La première question que pose Jésus dans notre passage : “Que suis-je, au dire des hommes ?” nous interpelle et nous invite à nous la poser à notre tour sous la forme suivante : “Que disent nos contemporains de Jésus ?” En tant que croyants, la seconde question de Jésus “Et vous, qui dites-vous que je suis ?” doit nous atteindre au coeur. Dire qui est pour moi Jésus-Christ, c’est partager l’essentiel de ma foi. Car je dois en parler en croyant, c’est-à-dire en disciple. Une telle question représente pour nous l’épreuve de Vérité. Que vais-je, qu’allons-nous répondre ? Cette réponse, personne ne peut la proférer à notre place, car elle est éminemment personnelle.

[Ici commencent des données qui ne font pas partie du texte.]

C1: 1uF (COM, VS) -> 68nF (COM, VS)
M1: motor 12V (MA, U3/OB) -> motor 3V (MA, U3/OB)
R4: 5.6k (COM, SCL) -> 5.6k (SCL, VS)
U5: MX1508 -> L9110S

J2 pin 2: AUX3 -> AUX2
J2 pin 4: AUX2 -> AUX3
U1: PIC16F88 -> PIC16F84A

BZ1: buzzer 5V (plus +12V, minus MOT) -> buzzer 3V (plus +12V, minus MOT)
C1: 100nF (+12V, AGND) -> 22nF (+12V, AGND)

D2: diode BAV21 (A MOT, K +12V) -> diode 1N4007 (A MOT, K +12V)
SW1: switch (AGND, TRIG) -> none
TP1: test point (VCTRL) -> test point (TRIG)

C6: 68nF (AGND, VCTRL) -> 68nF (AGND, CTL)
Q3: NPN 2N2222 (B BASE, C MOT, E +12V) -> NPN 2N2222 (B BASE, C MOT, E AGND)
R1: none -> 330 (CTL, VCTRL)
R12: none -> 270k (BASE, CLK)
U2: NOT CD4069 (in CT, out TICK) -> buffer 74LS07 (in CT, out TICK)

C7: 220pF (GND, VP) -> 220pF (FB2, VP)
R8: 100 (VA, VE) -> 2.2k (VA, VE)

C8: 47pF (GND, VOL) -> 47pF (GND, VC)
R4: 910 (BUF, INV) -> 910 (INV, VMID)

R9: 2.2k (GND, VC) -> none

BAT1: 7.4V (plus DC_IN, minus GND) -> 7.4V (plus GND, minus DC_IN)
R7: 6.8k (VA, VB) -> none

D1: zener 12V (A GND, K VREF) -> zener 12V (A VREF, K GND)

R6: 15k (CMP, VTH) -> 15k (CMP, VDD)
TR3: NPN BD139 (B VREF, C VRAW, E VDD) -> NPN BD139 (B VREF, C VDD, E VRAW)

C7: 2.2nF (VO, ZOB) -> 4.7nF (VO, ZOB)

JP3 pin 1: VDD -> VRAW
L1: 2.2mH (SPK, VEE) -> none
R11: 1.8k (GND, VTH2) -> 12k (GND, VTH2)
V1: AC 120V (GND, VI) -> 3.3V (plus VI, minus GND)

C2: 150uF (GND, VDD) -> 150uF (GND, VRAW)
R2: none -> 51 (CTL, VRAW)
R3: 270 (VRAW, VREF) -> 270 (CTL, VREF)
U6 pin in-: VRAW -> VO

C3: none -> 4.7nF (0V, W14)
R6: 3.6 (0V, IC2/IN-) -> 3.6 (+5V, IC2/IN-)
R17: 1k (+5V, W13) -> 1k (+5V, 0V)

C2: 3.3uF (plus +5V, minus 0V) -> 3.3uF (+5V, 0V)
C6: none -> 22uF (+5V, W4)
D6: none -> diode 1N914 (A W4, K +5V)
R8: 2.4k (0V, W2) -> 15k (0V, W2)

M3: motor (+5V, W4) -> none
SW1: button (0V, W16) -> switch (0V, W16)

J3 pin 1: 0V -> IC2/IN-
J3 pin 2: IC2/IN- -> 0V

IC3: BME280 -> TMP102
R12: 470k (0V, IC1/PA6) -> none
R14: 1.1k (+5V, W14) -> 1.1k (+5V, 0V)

Cependant, la “foi”, par laquelle je reconnais Jésus comme quelqu’un de très important pour mon existence, doit rejoindre ce que l’Eglise me dit de Jésus depuis 2000 ans, les formules de nos credos récitées ensemble chaque dimanche à la liturgie. Sinon je risque de me faire une idée de Jésus, ou d’utiliser à son sujet telle ou telle définition ou expression, qui serait en fait un refus de l’accepter tel qu’il est, dans son mystère pascal, ou encore, comme Pierre en ce texte, de refuser qu’il soit “autre” que mes conceptions habituelles et qu’il me mette en cause, en m’invitant à le suivre et en me renonçant, dans l’attitude de celui qui porte sa croix dans la soumission totale à Dieu.
Depuis les origines de l’Eglise, en fait depuis cette déclaration de Pierre, les croyants ont à lutter contre la tendance qui les habite de toujours plus ou moins tendre à “récupérer” Jésus, à se l’approprier à leur façon, à déformer l’Evangile. Dans sa lettre aux Colossiens, Paul - ou plutôt le disciple de Paul qui reprend sa pensée et écrit sous son nom - insiste également sur le même point :
“Poursuivez donc votre route dans le Christ, Jésus le Seigneur, tel que vous l’avez reçu; soyez enracinés et fondés en lui, affermis dans la foi telle qu’on vous l’a enseignée, et débordants de reconnaissance. Veillez à ce que nul ne vous prenne au piège de la philosophie, cette creuse duperie à l’enseigne de la tradition des hommes, des éléments du monde et non plus du Christ” (Colossiens., 2, 6 - 8).
Prière
*Seigneur Jésus, c’est seulement avec la force de ton Esprit Saint, que je puis vraiment te reconnaître “Seigneur” et découvrir quelle est ton identité authentique de Messie, de fils du Père, et Serviteur de tous : aide-moi à te proclamer Christ en témoignant de toi toujours et partout, et viens sans cesse au secours de l’insuffisance de ma foi face à la grandeur de ton mystère. AMEN.